Apalachin Community Press, June 2001
 
You'll Pay for it 
Tomorrow on Monday . . .
by Terry Ward

 Ever notice how time off from work has two definite, distinct sections? There's the Friday night-Hallelujah-I'm-outta-here rush, and then there's the Sunday oh-my-gosh-I'm-going-back-to-that-place-tomorrow letdown. It's like a bi-polar, maniacal, mood swing that there is no drug for. No wonder everybody in this country acts so crazy.
 This week, I took two days off from work to coincide with the lovely federal government's gift to the working person, Memorial Day, giving me a five-day vacation. I may not be thrifty with money, but, boy, can I stretch my vacation time!  Can I tell you how wonderful it was?  No, I don't think that I can. Suffice it to say that there was actually enough time for me to stop thinking about work completely. In fact, at this moment, as I write this the night before I go back, work is something of vague, but unpleasant, memory that my subconscious refuses to allow to come into sharper focus. 
 Alas, that sharper focus will hit the fan in precisely nine hours and forty-five minutes. Gone will be the blissful afternoon naps, the ability to read whole books in one sitting, naps at eleven in the morning, orgies of junk TV, and did I mention, naps? 
 It's not even that I hate my job. I don't really. I actually kind of like it. If you can get past the part about a large segment of the population hating your guts, it's really a pretty interesting profession. It's just that it's so fun to be lazy.  To not have to do anything that you don't really want to. (Well, except wait on your sixteen-year old, but that's another story. Really a tale for a dark and stormy night.)  

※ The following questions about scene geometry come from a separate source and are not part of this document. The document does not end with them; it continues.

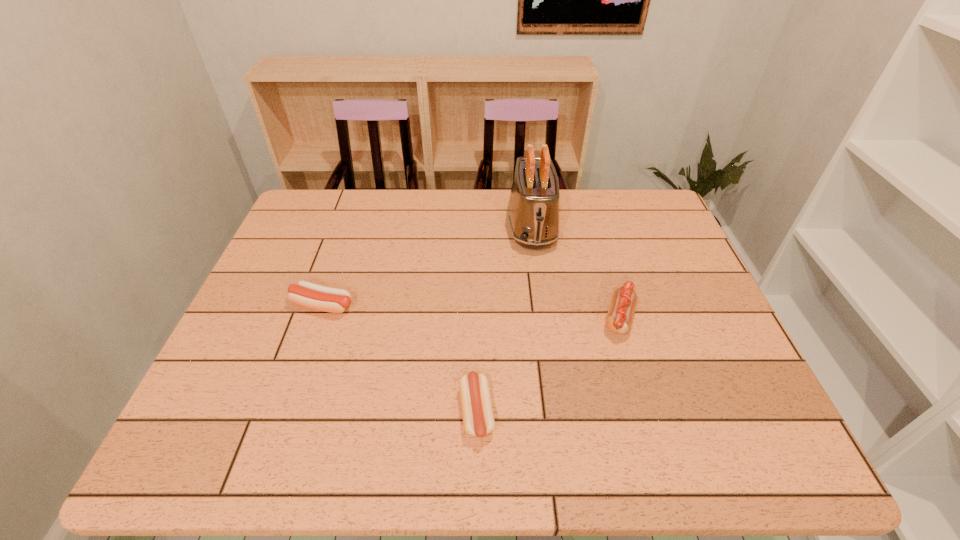
Where is `toaster`? This screenshot has height=540, width=960. toaster is located at coordinates (533, 212).

Locate an element on the screen. The width and height of the screenshot is (960, 540). the farthest object is located at coordinates (533, 212).

Locate an element on the screen. This screenshot has height=540, width=960. the second tallest object is located at coordinates (619, 318).

Locate an element on the screen. the tallest sausage is located at coordinates (619, 318).

The height and width of the screenshot is (540, 960). Identify the location of the leftmost sausage. (334, 300).

The width and height of the screenshot is (960, 540). What are the coordinates of `the second object from left to right` in the screenshot? It's located at (478, 419).

The image size is (960, 540). What are the coordinates of `the nearest sausage` in the screenshot? It's located at (478, 419).

In order to click on free space located on the side of the toaster with the control lever in this screenshot , I will do `click(543, 311)`.

You are a GUI agent. You are given a task and a screenshot of the screen. Output one action in this format:
    pyautogui.click(x=<x>, y=<y>)
    Task: Click on the free point located on the front of the third shortest object
    
    Given the screenshot: What is the action you would take?
    pyautogui.click(x=640, y=389)

Locate an element on the screen. vacant region located on the front of the leftmost sausage is located at coordinates (298, 378).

 Ah, well. I suppose that, in the end, work provides that structure and balance that is oh-so-important to us hearty Puritanical types. Yup, I'll probably be pretty darned structured by the end of this week. I can just about imagine what my workload will be right now. You see, a five-day vacation fits into the Puritan ethic so well, because you're punished for your pagan idleness as soon as your foot crosses the threshold of your job. No kidding. I'm not sure that I've unburied myself yet from my Christmas vacation.
 Well, now that I've begun to think about it, that blurry picture is getting pretty sharp-edged right about now. Think I'll go eat chocolate or something. Maybe take a nap. Junk TV, anyone?